Хмурилось осеннее небо, упруго хлестал дождь, чавкала глина под разъезжающимися ногами. Предчувствуя скорые перемены в судьбе, скулили гвинейские мастиффы.
— Да, тяжелая у них в столице служба. — Проводив гостей долгим взглядом, начальство вдруг рассмеялось, хлопнуло Плещеева по плечу: — Ну, Сергей Петрович, молодец, надрал москвичам задницу. Удачный сегодня день, памятный.
Из-под козырька генеральской фуражки его глаза светились счастьем.
— Все, братцы, по машинам, отвоевались. — Плещеев кивнул своим, и в это время проснулась его сотовая труба. Звонила Пиновская. Ее голос звенел от радости и был полон оптимизма:
— Сергей Петрович, кажется, я крепко ухватила этого Башурова за яйца.
Видно, и вправду сегодняшний день был удачным.
Дела минувших дней. 1924 год
«Где искать французских туристов? Куда завела жажда приключений? Чем они заплатили за любовь?» Хованский сбросил на пол газеты недельной давности и вытянулся на влажной от пота простыне. О факте нападения на гробницу Тутанхамона в прессе не говорилось ничего, видно арабам невыгодно было поднимать шум. Зачем? Только туристов отпугивать…
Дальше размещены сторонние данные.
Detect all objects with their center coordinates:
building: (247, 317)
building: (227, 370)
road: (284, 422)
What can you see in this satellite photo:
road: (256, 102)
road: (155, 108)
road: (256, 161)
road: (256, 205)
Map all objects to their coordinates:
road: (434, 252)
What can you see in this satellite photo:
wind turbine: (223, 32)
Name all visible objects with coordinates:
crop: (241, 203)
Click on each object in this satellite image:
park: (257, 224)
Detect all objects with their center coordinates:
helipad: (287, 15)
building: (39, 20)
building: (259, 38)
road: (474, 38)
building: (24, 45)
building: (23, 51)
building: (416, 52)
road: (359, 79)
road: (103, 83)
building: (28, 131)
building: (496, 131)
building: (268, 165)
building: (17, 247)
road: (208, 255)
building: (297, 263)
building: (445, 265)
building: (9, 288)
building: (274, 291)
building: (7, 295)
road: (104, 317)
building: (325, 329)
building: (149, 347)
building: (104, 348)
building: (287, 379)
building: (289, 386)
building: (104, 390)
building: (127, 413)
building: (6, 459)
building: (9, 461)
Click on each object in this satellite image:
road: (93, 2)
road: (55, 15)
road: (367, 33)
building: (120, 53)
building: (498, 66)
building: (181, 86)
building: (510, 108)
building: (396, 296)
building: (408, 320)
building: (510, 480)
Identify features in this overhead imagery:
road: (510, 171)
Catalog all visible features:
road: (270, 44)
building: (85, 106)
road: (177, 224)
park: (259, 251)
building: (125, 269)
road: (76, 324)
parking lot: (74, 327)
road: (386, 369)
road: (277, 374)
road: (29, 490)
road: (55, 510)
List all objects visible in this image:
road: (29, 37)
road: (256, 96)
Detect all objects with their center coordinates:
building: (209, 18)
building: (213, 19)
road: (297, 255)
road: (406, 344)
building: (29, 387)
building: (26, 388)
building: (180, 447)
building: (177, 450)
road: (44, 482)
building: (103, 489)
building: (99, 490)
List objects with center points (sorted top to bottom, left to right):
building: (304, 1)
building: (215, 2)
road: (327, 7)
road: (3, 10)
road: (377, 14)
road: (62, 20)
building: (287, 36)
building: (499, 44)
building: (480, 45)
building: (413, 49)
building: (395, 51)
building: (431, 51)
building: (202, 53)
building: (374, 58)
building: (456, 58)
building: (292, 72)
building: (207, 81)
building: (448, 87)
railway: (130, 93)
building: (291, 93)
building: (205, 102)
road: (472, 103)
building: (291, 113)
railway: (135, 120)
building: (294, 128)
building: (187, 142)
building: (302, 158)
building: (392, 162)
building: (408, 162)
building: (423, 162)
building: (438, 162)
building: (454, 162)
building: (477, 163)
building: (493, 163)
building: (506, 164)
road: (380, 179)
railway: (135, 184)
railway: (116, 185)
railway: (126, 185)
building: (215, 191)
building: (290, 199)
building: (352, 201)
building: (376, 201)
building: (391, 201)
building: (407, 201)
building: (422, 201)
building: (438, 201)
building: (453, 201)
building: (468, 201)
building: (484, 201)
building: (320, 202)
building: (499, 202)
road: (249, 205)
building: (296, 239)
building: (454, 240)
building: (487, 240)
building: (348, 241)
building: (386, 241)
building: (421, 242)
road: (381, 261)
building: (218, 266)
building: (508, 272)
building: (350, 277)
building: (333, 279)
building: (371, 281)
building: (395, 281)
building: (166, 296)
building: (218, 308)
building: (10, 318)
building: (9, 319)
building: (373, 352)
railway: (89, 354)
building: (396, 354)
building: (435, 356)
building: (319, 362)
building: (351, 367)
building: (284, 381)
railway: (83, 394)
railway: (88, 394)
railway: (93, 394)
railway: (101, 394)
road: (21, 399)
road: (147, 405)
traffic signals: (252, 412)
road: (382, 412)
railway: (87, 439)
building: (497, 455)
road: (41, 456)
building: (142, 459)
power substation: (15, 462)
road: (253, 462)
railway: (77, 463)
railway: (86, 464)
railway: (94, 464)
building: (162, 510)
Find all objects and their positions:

«Ну и жара». Штабс-капитан притушил папиросу о спинку кровати, рывком поднявшись, сунул хабарик за ухо и с тоской посмотрел в окно на царящую у причалов суету. Вот уже сутки в ожидании парохода на Марсель он изнывал в паршивом портовом притоне, грязном, полном воров и проституток, с названием, однако, более чем благозвучным: «Жемчужная услада Египта».
Вчера вечером здесь брабантским методом, то есть горлышком разбитой бутылки, расписали насмерть шикарную красотку, не пожелавшую отдаться за предложенную сумму. Ночью верещал в агонии задолжавший сутенер, зарезанный чилийским приемом — опасной бритвой, спрятанной в курчавой негритянской шевелюре. А уже под утро в дверь номера Семена Ильича начали остервенело ломиться:
— Жаннетта, открывай! Мы заплатим двойную таксу!
Продолжалось это, правда, недолго, за Жаннетту сегодня был разъяренный Хованский, который с ходу надавал пиздострадальцам по мозгам, и те на карачках отползли. Тем не менее день был с утра испорчен. Сколько потом Семен Ильич ни ворочался, было не заснуть, в голову лезла всякая гадость. Глядя сквозь грязное стекло на разлагающийся под окнами собачий труп, он даже вспомнил порешившего себя родителя. Может, плюнуть на все да по стопам любимого отца?